## Saturday, June 13, 2015 ... /////

### A new jazz song on Heisenberg, beauty of uncertainty

Some of the readers may suffer from hay fever. You're not the only one. These days, well, on June 7th, it's been exactly 90 years when Werner Heisenberg left for the island of Heligoland in the North Sea which has no trees and no pollen. It's a wonderful place to memorize Goethe's poems and think about noncommuting observables. His first groundbreaking paper was already ready in July 1925 and ended the "Old Quantum Theory" epoch.

Portland-based jazz pianist, songwriter, and children’s music maverick Lori Henriques recorded a new song "Heisenberg’s Aha!" about these events 90 years ago and the beauty of the uncertainty principle. Here it is.

The lyrics isn't terribly quantitative but it's cute and entertaining and I would say that the musician still manages to present the essence of quantum mechanics more accurately than e.g. Matt Leifer and hundreds of other anti-quantum zealots who lack both the accuracy and the musical quality and creativity:

Electrons are highly mysterious,
this topic indeed is quite serious
It’s starting to feel so imperious,
I think I’m becoming delirious.
I wanted to finally grasp
The quantum mechanics at last.
I stayed up for half the night reading
and by morning I felt like retreating.

I hardly could see how this thing could be
a concept I could comprehend.
It’s as if I’d come to the point I was numb,
all the way to my mind’s bitter end.
After all those hours of thinking,
just as I felt I was sinking,
I was saying things like “Aye yigh yigh yeynman”
when I heard the voice of Dr. Feynman.

He gave some advice that sounded quite nice —
We must “stretch it out to the utmost,”
a companion to our concentration.
When we open our minds and calmly let go
of needing things to be familiar,
and celebrate how they’re peculiar.

An electron looks like a particle,
and it also acts like a wave,
and once I began to accept this
that electron began to behave.

This is called complementarity
when a concept that seems a disparity
is the very best way we can show
how a set of phenomena go.

He went on to say how he learned this one day
while studying dear Werner Heisenberg,
who walked after dark to his neighborhood park
just to keep his blood pressure from risin'(berg)

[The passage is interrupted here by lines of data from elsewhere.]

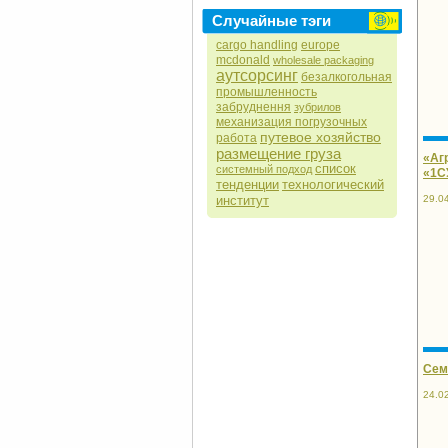
Случайные тэги
cargo handling
europe
mcdonald
wholesale packaging
аутсорсинг
безалкогольная
промышленность
забруднення
зубрилов
механизация погрузочных
путевое хозяйство
работа
размещение груза
«Аг
список
системный подход
«1С
тенденции
технологический
29.0
институт
Сем
24.0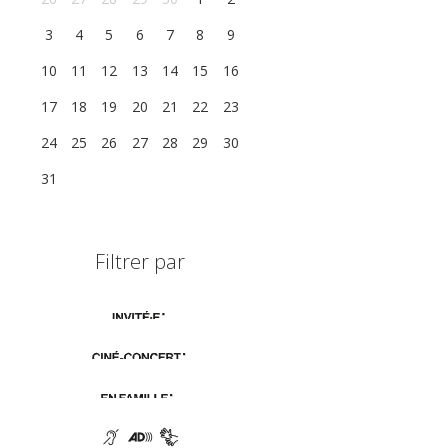
3
4
5
6
7
8
9
10
11
12
13
14
15
16
17
18
19
20
21
22
23
24
25
26
27
28
29
30
31
1
2
3
4
5
6
Filtrer par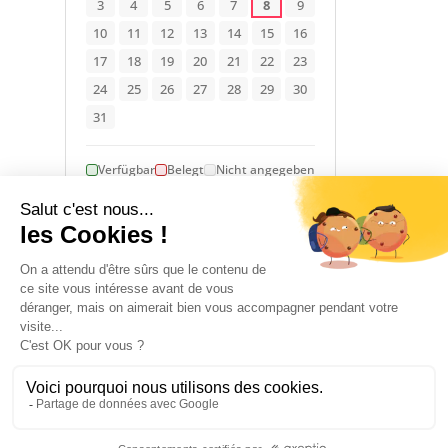
3
4
5
6
7
8
9
10
11
12
13
14
15
16
17
18
19
20
21
22
23
24
25
26
27
28
29
30
31
Verfügbar
Belegt
Nicht angegeben
1 January 2026 → 31 December 2026
UNTERKUNFT
4
1
Zimmer
Doppelbett(en)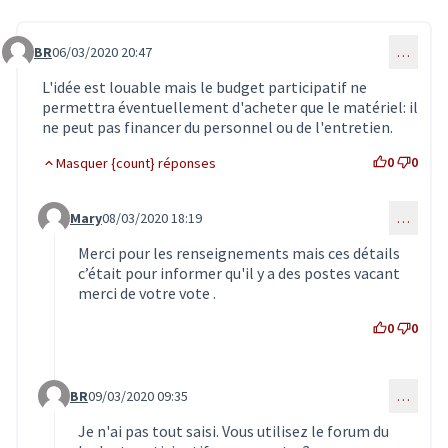
BR
06/03/2020 20:47
…
Commentaire 1815
L'idée est louable mais le budget participatif ne
permettra éventuellement d'acheter que le matériel: il
ne peut pas financer du personnel ou de l'entretien.
0
0
Masquer {count} réponses
Mary
08/03/2020 18:19
…
Commentaire 1816 (réponse au commentaire 1815)
Merci pour les renseignements mais ces détails
c’était pour informer qu'il y a des postes vacant
merci de votre vote .
0
0
BR
09/03/2020 09:35
…
Commentaire 1818 (réponse au commentaire 1815)
Je n'ai pas tout saisi. Vous utilisez le forum du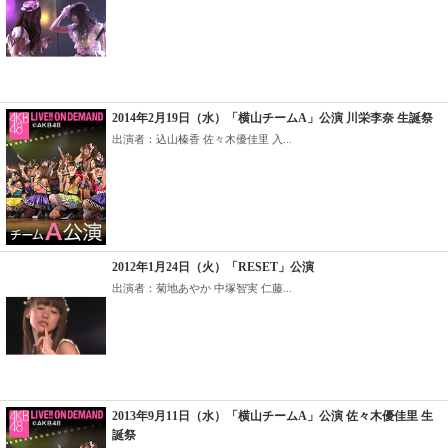
2014年2月19日（水）「横山チームA」公演 川栄李奈 生誕祭
出演者：込山榛香 佐々木優佳里 入...
2012年1月24日（火）「RESET」公演
出演者：菊地あやか 中塚智実 仁藤...
2013年9月11日（水）「横山チームA」公演 佐々木優佳里 生
誕祭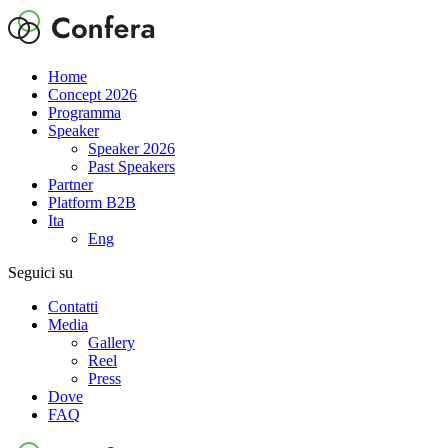
Home
Concept 2026
Programma
Speaker
Speaker 2026
Past Speakers
Partner
Platform B2B
Ita
Eng
Seguici su
Contatti
Media
Gallery
Reel
Press
Dove
FAQ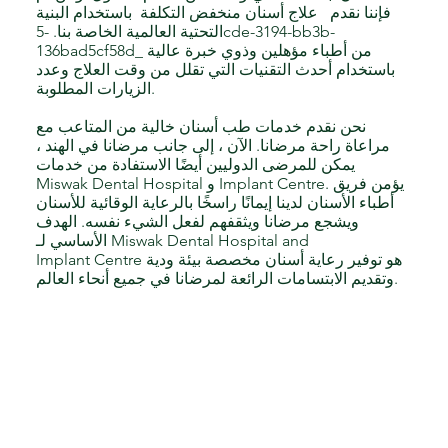
فإننا نقدم علاج أسنان منخفض التكلفة باستخدام البنية
التحتية العالمية الخاصة بنا. -5cde-3194-bb3b-
136bad5cf58d_ من أطباء مؤهلين وذوي خبرة عالية
باستخدام أحدث التقنيات التي تقلل من وقت العلاج وعدد
الزيارات المطلوبة.
نحن نقدم خدمات طب أسنان خالية من المتاعب مع
مراعاة راحة مرضانا. الآن ، إلى جانب مرضانا في الهند ،
يمكن للمرضى الدوليين أيضًا الاستفادة من خدمات
Miswak Dental Hospital و Implant Centre. يؤمن فريق
أطباء الأسنان لدينا إيمانًا راسخًا بالرعاية الوقائية للأسنان
ويشجع مرضانا ويثقفهم لفعل الشيء نفسه. الهدف
الأساسي لـ Miswak Dental Hospital and
Implant Centre هو توفير رعاية أسنان مخصصة بيئة ودية
وتقديم الابتسامات الرائعة لمرضانا في جميع أنحاء العالم.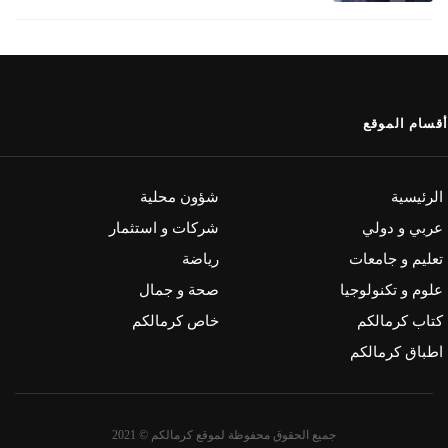
أقسام الموقع
الرئيسية
شؤون محلية
عربي و دولي
شركات و استثمار
تعليم و جامعات
رياضة
علوم و تكنولوجيا
صحة و جمال
كتاب كرمالكم
خاص كرمالكم
اطباق كرمالكم
جميع الحقوق محفوظة لموقع كرمالكم © 2021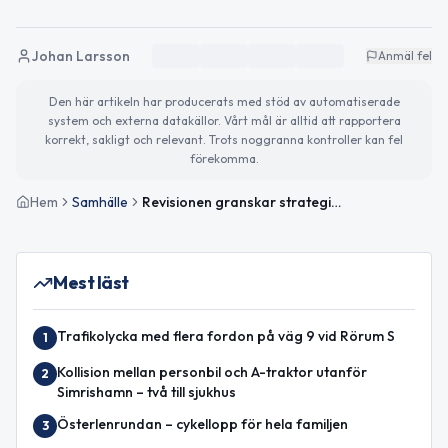
Johan Larsson
Anmäl fel
Den här artikeln har producerats med stöd av automatiserade
system och externa datakällor. Vårt mål är alltid att rapportera
korrekt, sakligt och relevant. Trots noggranna kontroller kan fel
förekomma.
Hem
Samhälle
Revisionen granskar strategiska utskottet i Simrishamn
Mest läst
Trafikolycka med flera fordon på väg 9 vid Rörum S
1
Kollision mellan personbil och A-traktor utanför
2
Simrishamn – två till sjukhus
Österlenrundan – cykellopp för hela familjen
3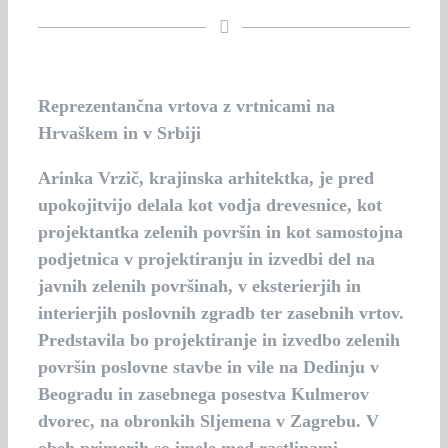
Reprezentančna vrtova z vrtnicami na
Hrvaškem in v Srbiji
Arinka Vrzič
, krajinska arhitektka, je pred
upokojitvijo delala kot vodja drevesnice, kot
projektantka zelenih površin in kot samostojna
podjetnica v projektiranju in izvedbi del na
javnih zelenih površinah, v eksterierjih in
interierjih poslovnih zgradb ter zasebnih vrtov.
Predstavila bo projektiranje in izvedbo zelenih
površin poslovne stavbe in vile na Dedinju v
Beogradu in zasebnega posestva Kulmerov
dvorec, na obronkih Sljemena v Zagrebu. V
obeh primerih so imele med rastlinami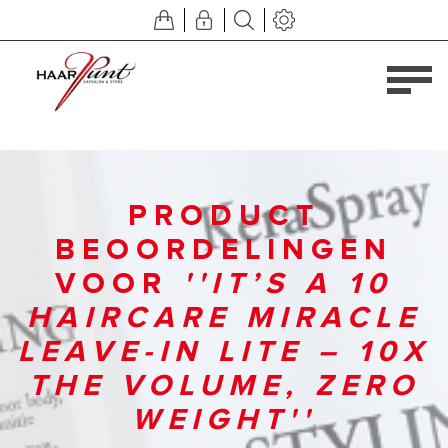
PRODUCT
BEOORDELINGEN
VOOR
IT’S A 10
HAIRCARE MIRACLE
LEAVE-IN LITE – 10X
THE VOLUME, ZERO
WEIGHT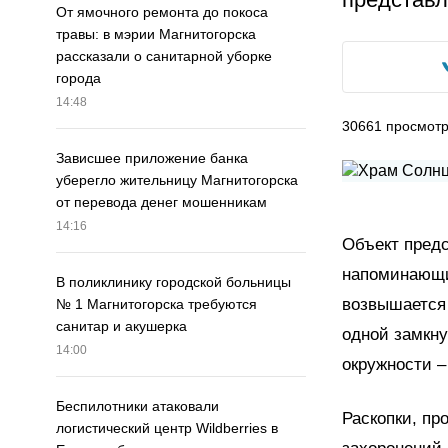
От ямочного ремонта до покоса
травы: в мэрии Магнитогорска
рассказали о санитарной уборке
города
14:48
30661
просмот
Зависшее приложение банка
уберегло жительницу Магнитогорска
от перевода денег мошенникам
14:16
Объект предс
напоминающих
В поликлинику городской больницы
возвышается 
№ 1 Магнитогорска требуются
санитар и акушерка
одной замкну
14:00
окружности –
Беспилотники атаковали
Раскопки, пр
логистический центр Wildberries в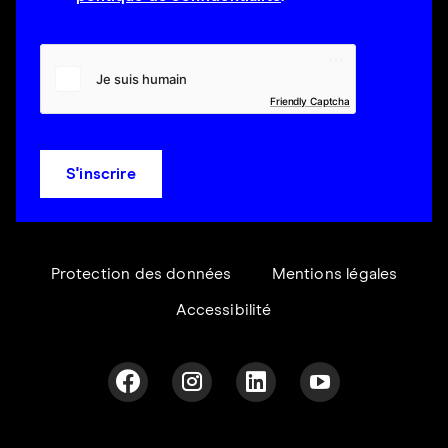
Friendly Captcha
S'inscrire
Protection des données
Mentions légales
Accessibilité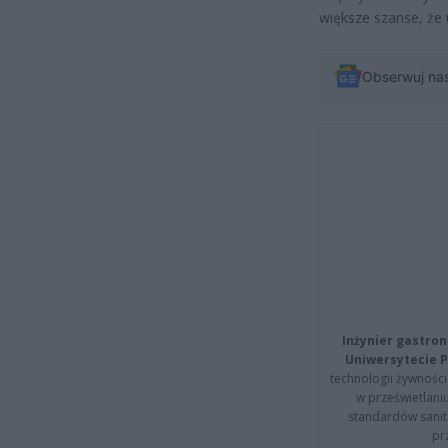
większe szanse, że
Obserwuj na
Inżynier gastron
Uniwersytecie P
technologii żywności 
w prześwietlani
standardów sanita
pr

As he walked on in his torment,
questioning waves versus particles,
he encountered his own aha moment,
which is now found in hundreds of articles.

More than eighty years ago,
Werner Heisenberg managed to show
probability and uncertainty
both exist, we must agree.
The future’s unpredictable
no matter how well we see.
Dear Heisenberg embraced this,
the beauty of uncertainty.

Heligoland, the birth place of quantum mechanics

You can either know where the electron is,
or where the electron is going —
but you can’t know both at the very same time
’cause the measuring affects what you’re knowing.

Again, it’s called complementarity
when a concept that seems a disparity
is the very best way we can show
how a set of phenomena go.
The very act of observing
changes an electron’s location.

And I’d be remiss if I didn’t say this
was a bit of a collaboration.
The ideas that all came together
for Heisenberg to have his zinger
were inspired by studies before
that came from Niels Bohr and Schrödinger.

And, indeed, Schrödinger and Bohr
were inspired by who came before
like Pascal and Coulomb and Newton
and Maxwell and Einstein and more.
There’s a path from all of this knowledge
and it’s leading directly to you —
to pick-up where others left off
and discover a concept that’s new.

to understand quantum mechanics
and so many more things about you.

These particle waves are so active,
in each atom they’re racing around;
they’re all taking up so much room
and they really and truly astound.
The vast spaces where electrons roam
mean we’re not as solid as we thought —
so, actually, when you sit down to tea
you’re levitating on the spot!

The wilder the concept the more fun it is
I feel scientifically brave
And thanks to dear Heisenberg’s aha we know
an electron is both a particle and a wave!

Thanks to Maria Popova for this nice find. (BTW this lady seems extremely smart, too. When I was 13, I went to a young mathematicians' camp in the mountains of Northwest Bohemia. I shortly fell in love with a young mathematician named Marie Popovová, LOL, basically the same name.)